══ Text excerpt ══
This enables the user to access the data in four different ways:
`input.file`
Returns a file name - you can access the data using the name of the file
stored on the hard drive.
`input.url`
Return a link to the resource using either the ``file://`` or ``http://`` scheme. The target of the url is not downloaded to the PyWPS server until its content is explicitly accessed through either one of the ``file``, ``data`` or ``stream`` attributes.
`input.data`
Is the direct link to the data themselves. No need to create a file object
on the hard drive or opening the file and closing it - PyWPS will do
everything for you.
`input.stream`
Provides the IOStream of the data. No need for opening the file, you just
have to `read()` the data.
Because there could be multiple input values with the same identifier, the
inputs are accessed with an index. For example::
request.inputs['file_input'][0].file
request.inputs['data_input'][0].data
request.inputs['stream_input'][0].stream
url_input = request.inputs['url_input'][0]
As mentioned, if an input is a link to a remote file (an ``http`` address), accessing the ``url`` attribute simply returns the url's string, but accessing any other attribute triggers the file's download::
url_input.url # returns the link as a string (no download)
url_input.file # downloads target and returns the local path
url_input.data # returns the content of the local copy
PyWPS will persistently transform the input (and output) data to the desired
form. You can also set the data for your `Output` object like `output.data = 1`
or `output.file = "myfile.json"` - it works the same way. However, once the source
type is set, it cannot be changed. That is, a `ComplexOutput` whose ``data``
attribute has been set once has read-only access to the three other attributes
(``file``, ``stream`` and ``url``), while the ``data`` attribute can be freely
modified.
Progress and status report
==========================
OGC WPS standard enables asynchronous process execution call, that is in
particular useful, when the process execution takes longer time - process
instance is set to background and WPS Execute Response document with `ProcessAccepted`
messag is returned immediately to the client. The client has to check
`statusLocation` URL, where the current status report is deployed, say every
n-seconds or n-minutes (depends on calculation time). Content of the response is
usually `percentDone` information about the progress along with `statusMessage`
text information, what is currently happening.
═══
Task list —
1. Answer these questions about the PyWPS text:
(a) Which attribute of a remote url input returns the link without downloading the file?
(b) Which message does the WPS Execute Response carry when it is returned immediately to the client?
(c) Once a `ComplexOutput` has its ``data`` attribute set, which attributes become read-only?
2. Carry the PyWPS text on from its final sentence.
══ Data lines ══
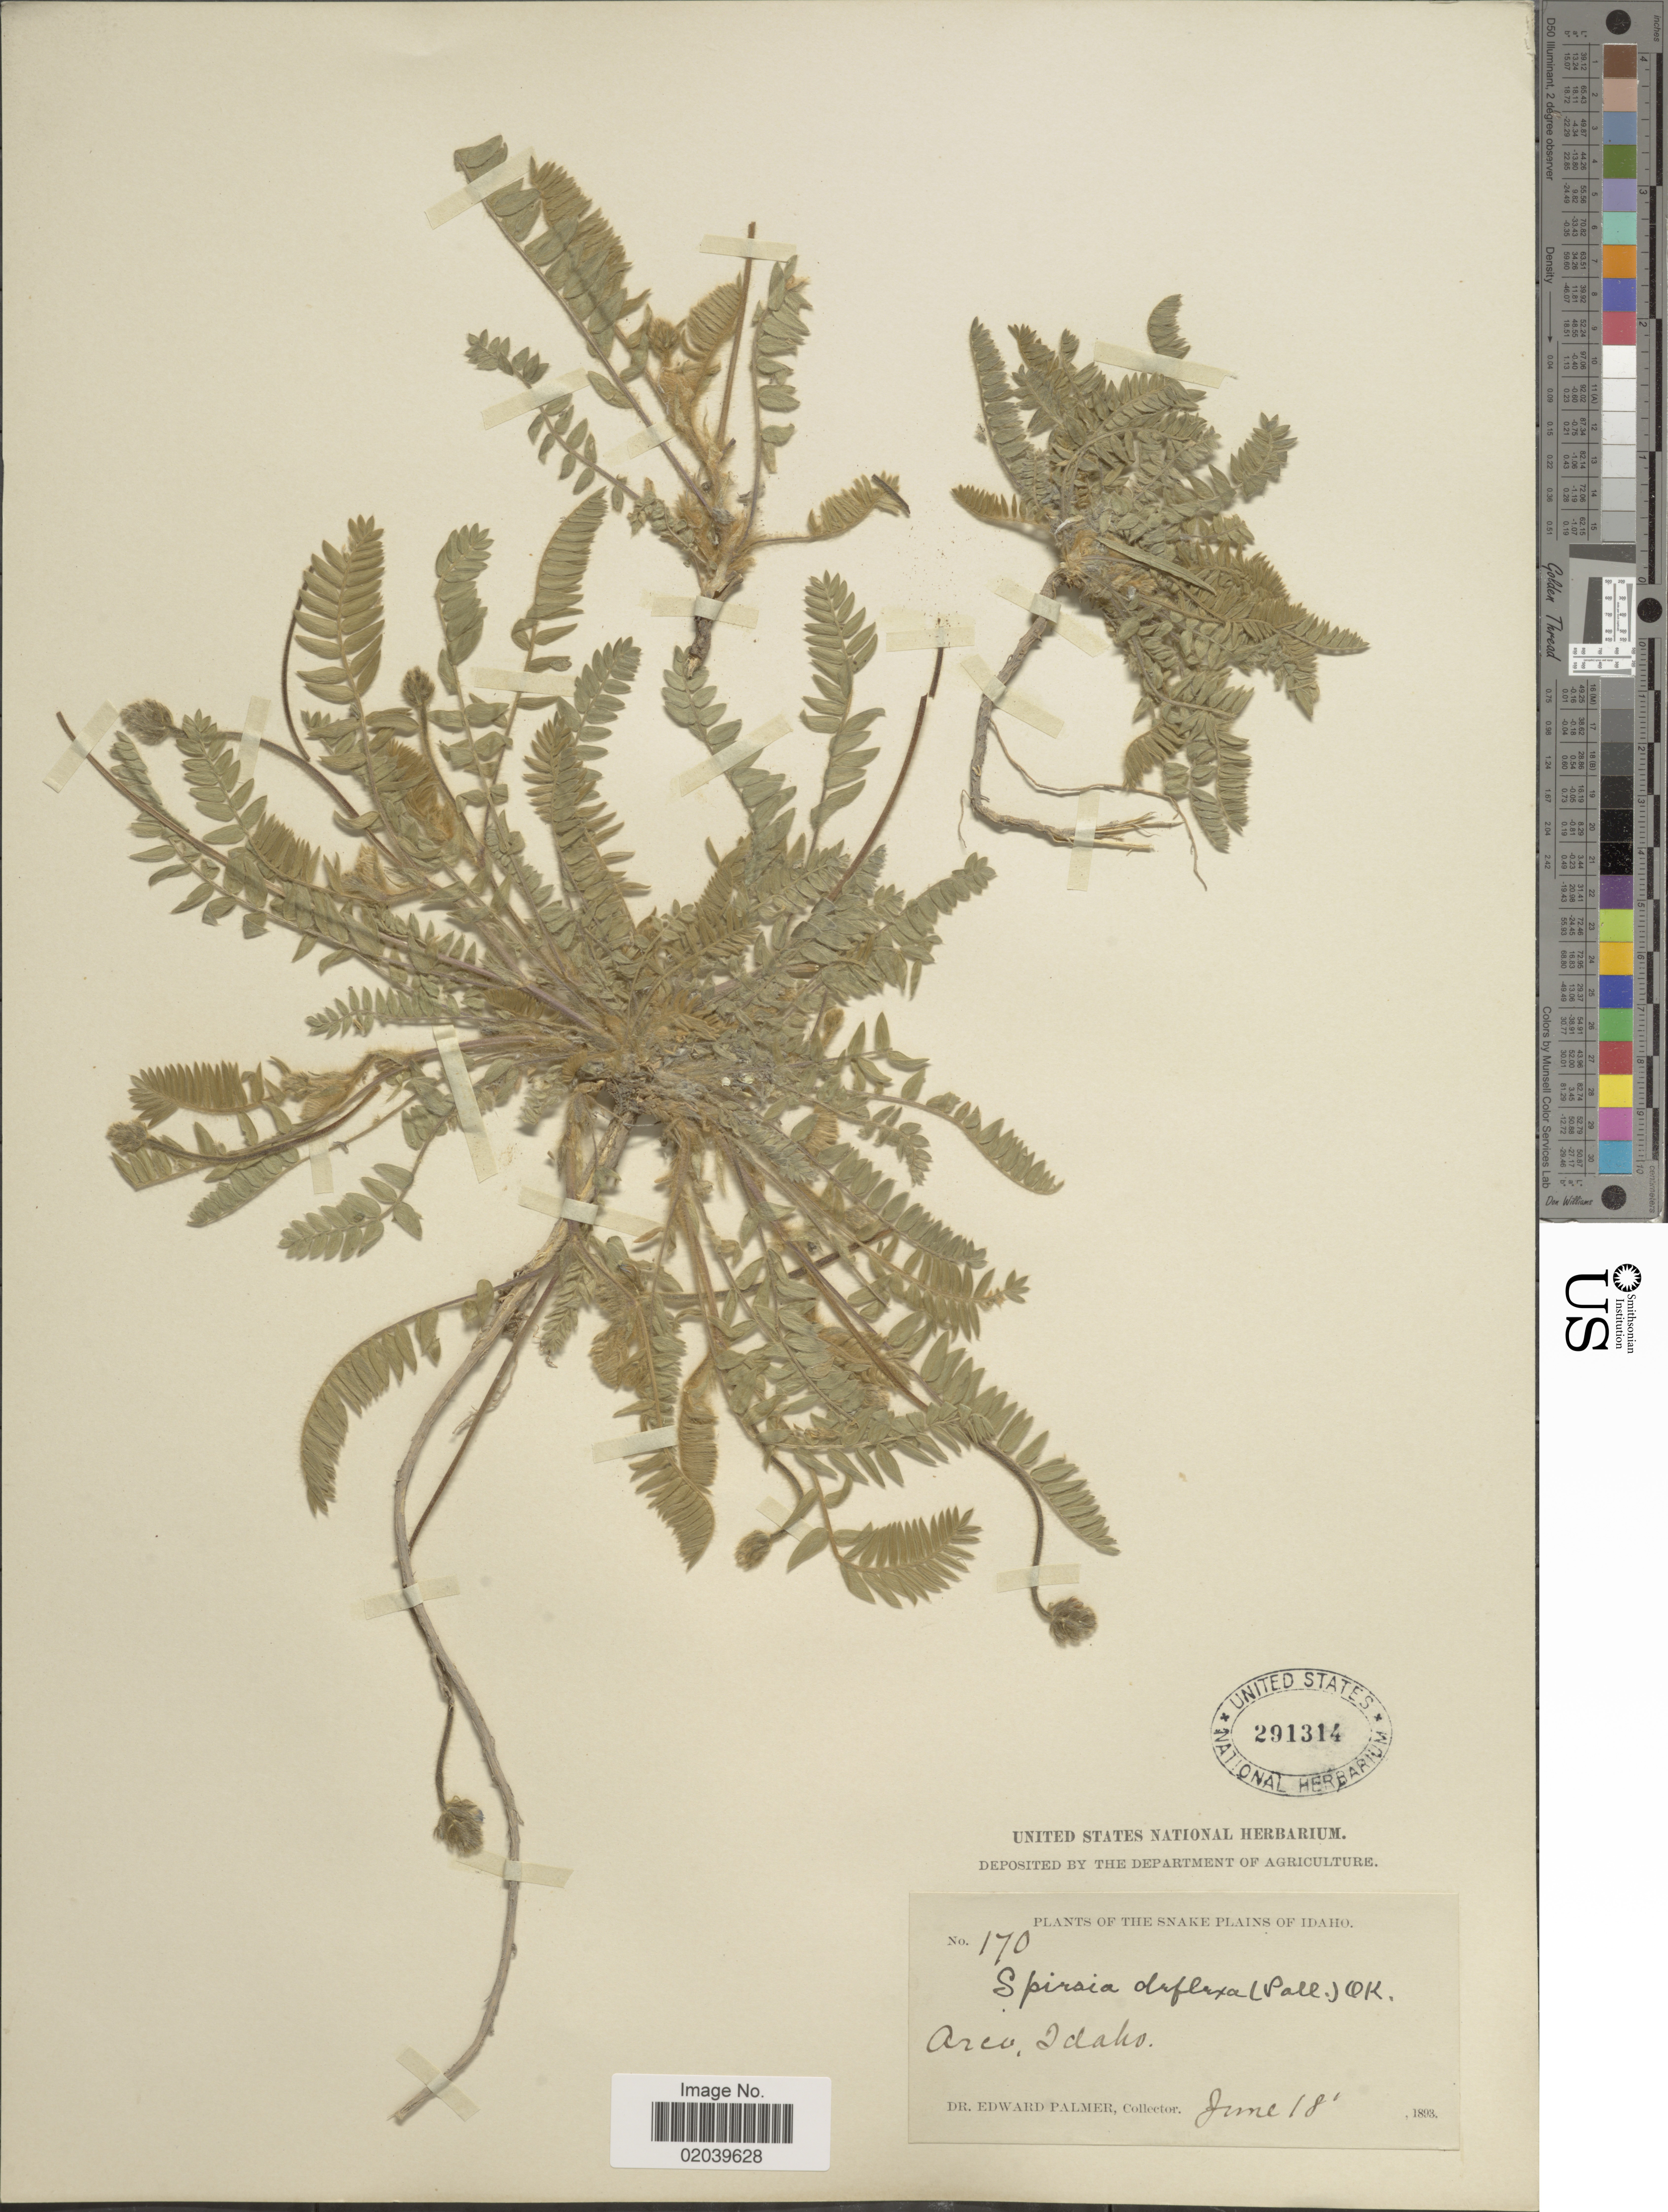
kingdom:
═══
Solved tasks —
1.
(a) The ``url`` attribute.
(b) `ProcessAccepted`.
(c) ``file``, ``stream`` and ``url``.

2.
You can set process status any time in the `handler` using the
:py:func:`WPSResponse.update_status` function.
Returning large data
====================
WPS allows for a clever method of returning a large data file: instead
of embedding the data in the response, it can be saved separately, and
a URL is returned from where the data can be downloaded. In the current
implementation, PyWPS saves the file in a folder specified
in the configuration passed by the service (or in a default location).
The URL returned is embedded in the XML response.
This behaviour can be requested either by using a GET::
...ResponseDocument=output=@asReference=true...
Or a POST request::
...
output
Some Output
...
**output** is the identifier of the output the user wishes to have stored
and accessible from a URL. The user may request as many outputs by reference
as needed, but only *one* may be requested in RAW format.
Process deployment
==================
In order for clients to invoke processes, a PyWPS
:class:`Service` class must be present with the ability to listen for requests.
An instance of this class must created, receiving instances of
all the desired processes classes.
In the *flask* example service the :class:`Service` class instance is created in the
:class:`Server` class. :class:`Server` is a development server that relies
on `Flask`_. The publication of processes is encapsulated in *demo.py*, where
a main method passes a list of processes instances to the
:class:`Server` class::
from pywps import Service
from processes.helloworld import HelloWorld
from processes.demobuffer import DemoBuffer
...
processes = [ DemoBuffer(), ... ]
server = Server(processes=processes)
...
Running the dev server
======================
The :ref:`flask` server is a `WSGI application`_ that accepts incoming `Execute`
requests and calls the appropriate process to handle them. It also
answers `GetCapabilities` and `DescribeProcess` requests based on the
process identifier and their inputs and outputs.
.. _WSGI application: http://werkzeug.pocoo.org/docs/terms/#wsgi
A host, a port, a config file and the processes can be passed as arguments to the
:class:`Server` constructor.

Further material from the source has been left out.